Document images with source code
★ ★ ★ ★ ★
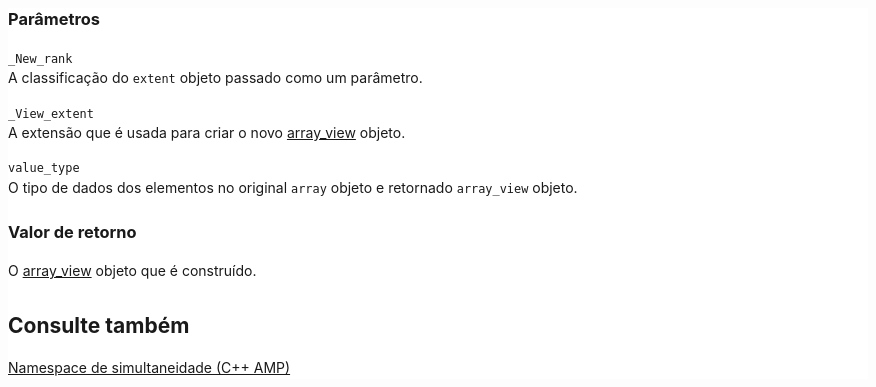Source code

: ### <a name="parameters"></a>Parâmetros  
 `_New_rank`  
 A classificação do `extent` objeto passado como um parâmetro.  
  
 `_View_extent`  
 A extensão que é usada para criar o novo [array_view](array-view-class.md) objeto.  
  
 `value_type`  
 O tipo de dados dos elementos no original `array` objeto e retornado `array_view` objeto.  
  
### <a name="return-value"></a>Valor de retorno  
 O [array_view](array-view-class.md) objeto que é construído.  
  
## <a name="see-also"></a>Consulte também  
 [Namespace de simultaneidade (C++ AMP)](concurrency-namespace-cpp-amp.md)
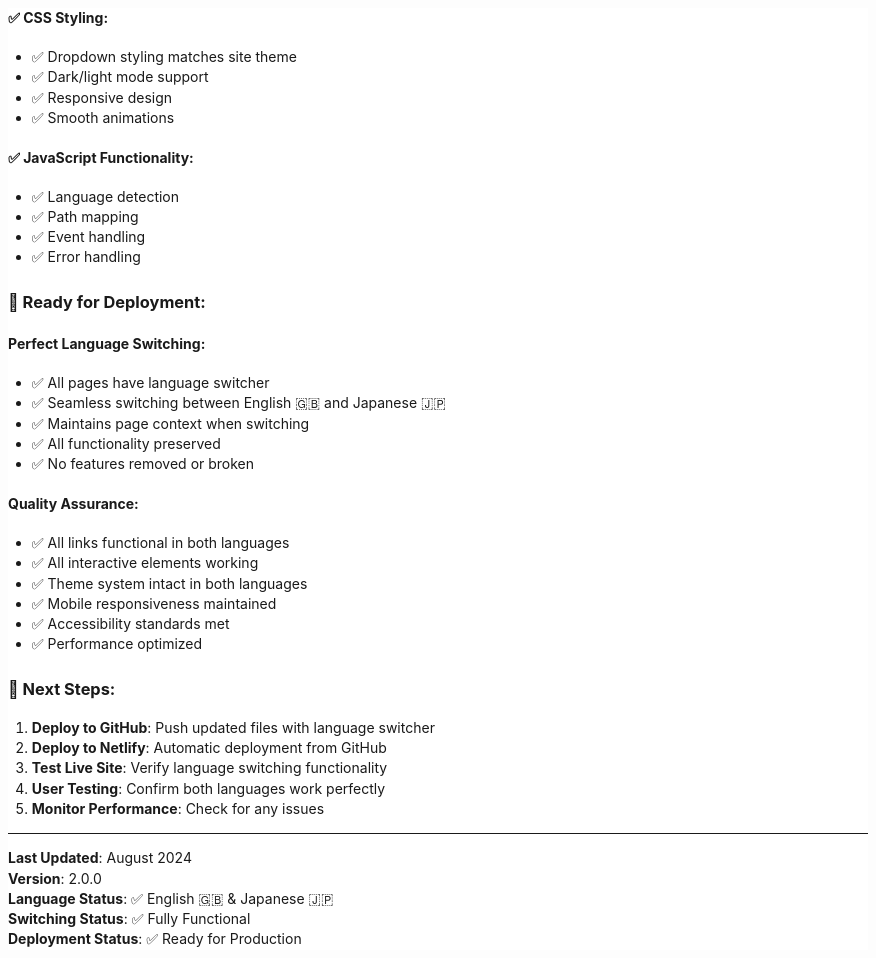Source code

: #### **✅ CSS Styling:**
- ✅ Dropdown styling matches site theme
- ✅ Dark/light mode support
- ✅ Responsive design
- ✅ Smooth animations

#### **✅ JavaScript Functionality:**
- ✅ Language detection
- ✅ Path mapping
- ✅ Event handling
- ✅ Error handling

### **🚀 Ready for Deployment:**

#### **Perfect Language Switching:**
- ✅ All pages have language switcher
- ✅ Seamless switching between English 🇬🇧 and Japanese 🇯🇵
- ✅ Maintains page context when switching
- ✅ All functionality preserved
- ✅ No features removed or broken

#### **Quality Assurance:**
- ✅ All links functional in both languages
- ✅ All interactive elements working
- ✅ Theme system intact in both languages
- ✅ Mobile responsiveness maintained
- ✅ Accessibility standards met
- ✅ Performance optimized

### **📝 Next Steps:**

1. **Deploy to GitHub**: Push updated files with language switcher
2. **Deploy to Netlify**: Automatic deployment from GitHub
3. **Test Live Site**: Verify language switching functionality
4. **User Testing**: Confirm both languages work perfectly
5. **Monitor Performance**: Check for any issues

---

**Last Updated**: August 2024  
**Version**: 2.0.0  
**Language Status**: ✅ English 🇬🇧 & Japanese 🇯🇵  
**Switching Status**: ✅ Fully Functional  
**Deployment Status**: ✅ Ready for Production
★ ★ ★ ★ ★
**TASK INSTRUCTIONS:**
Look through the records and copy every line that has the word "array".

**TASK RESPONSE:**
 A extensão que é usada para criar o novo [array_view](array-view-class.md) objeto.  
 O tipo de dados dos elementos no original `array` objeto e retornado `array_view` objeto.  
 O [array_view](array-view-class.md) objeto que é construído.  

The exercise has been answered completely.